Interviews

PIANO, No. 17 – 2003-2004

Numéro hors série de La Lettre du Musicien

Intérpreter Debussy aujourd’hui

Interview avec Maria Luisa Cantos

Elève de Lazare Lévy qui lui fit travailler les classiques, mais également Debussy et Ravel, puis de Richard Haus à Vienne, la pianiste catalane Maria Luisa Cantos a réalisé pour Solstice un des plus intéressants récitals debussystes de ces dernières années.

Vous sentez-vous des affinités particulières avec Debussy?
L’impressionnisme pianistique et le toucher qu’impose Debussy sont très proches de ma sensibilité. Le problème du toucher était au centre des préoccupations de Lazare Lévy comme de Richard hauser.
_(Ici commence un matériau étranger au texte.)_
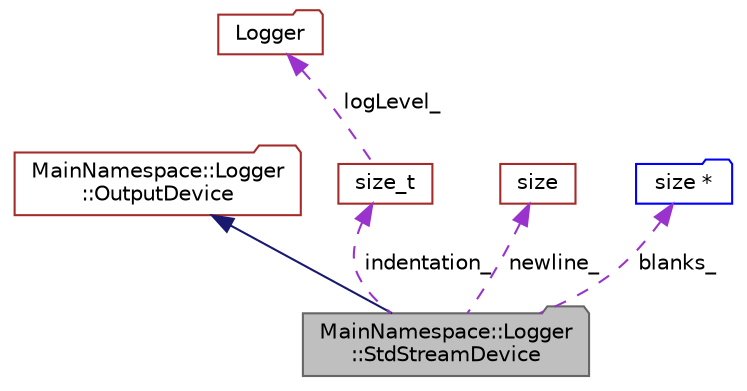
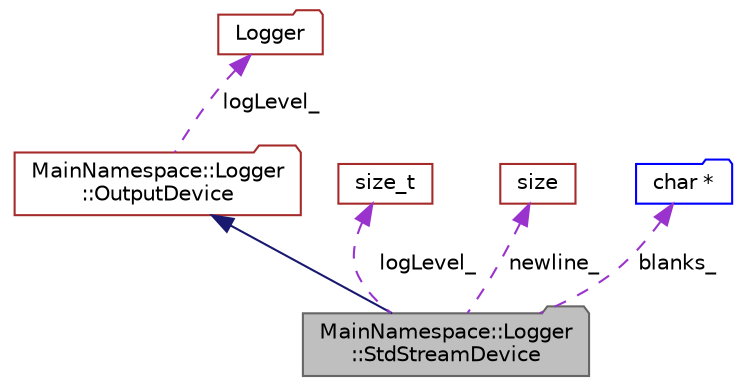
  digraph {
    node [color=brown fillcolor=white fontname=Helvetica fontsize=10 shape=folder style=filled]
    edge [color=darkorchid3 dir=back fontname=Helvetica fontsize=10 labelfontname=Helvetica labelfontsize=10 style=dashed]
    n1 [color=gray40 fillcolor=grey75 fontcolor=black height=0.2 label="MainNamespace::Logger\l::StdStreamDevice" width=0.4]
    n2 [height=0.2 label="MainNamespace::Logger\l::OutputDevice" width=0.4]
    n3 [height=0.2 label=Logger width=0.4]
    n4 [height=0.2 label=size shape=box width=0.4]
    n5 [height=0.2 label=size_t shape=box width=0.4]
-   n6 [color=blue height=0.2 label="size *" width=0.4]
+   n6 [color=blue height=0.2 label="char *" width=0.4]
    n2 -> n1 [color=midnightblue style=solid]
-   n3 -> n5 [label=" logLevel_"]
+   n3 -> n2 [label=" logLevel_"]
    n4 -> n1 [label=" newline_"]
-   n5 -> n1 [label=" indentation_"]
+   n5 -> n1 [label=" logLevel_"]
    n6 -> n1 [label=" blanks_"]
  }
Chez Debussy, c’est une exigence évidente et permanente, bien que ce ne soit pas la seule.

Comment avez-vous choisi le programme?
Les pièces d’inspiration hispanique s’imposaient (La Puerta del viño, Soirée dans Grenade, La Sérénade interrompue), mais aussi des pages que j’aime profondément comme Voiles ou La Cathédrale engloutie. Mais je voulais montrer aussi des aspects contrastés de la musique de Debuusy, le brio de Pour le piano, l’humor de General Lavine eccentric

Quels sont les points de rencontre entre Debussy et la musique espagnole?
Je me suis toujours émerveillée de la capacité de Debussy à transmettre l’esprit méditerranéen et espagnol, lui qui n’avait jamais mis les pieds en Espagne. Je crois que les musiciens français impressionnistes étaient sensibles aux rythmes, aux couleurs, aux harmonies qui leur permettaient d’échapper à la tradition académique européenne. D’où leur intérêt pour la musique russe. J’aime personnellement beaucoup la musique russe, à laquelle je trouve des ressemblance avec la musique espagnole, par son utilisation du folklore, et par sa force aussi.

D’où vient cette proximité?
Probablement de lointaines influences orientales, assez étrangères à la musique classique européenne, mais que Debussy a su capter.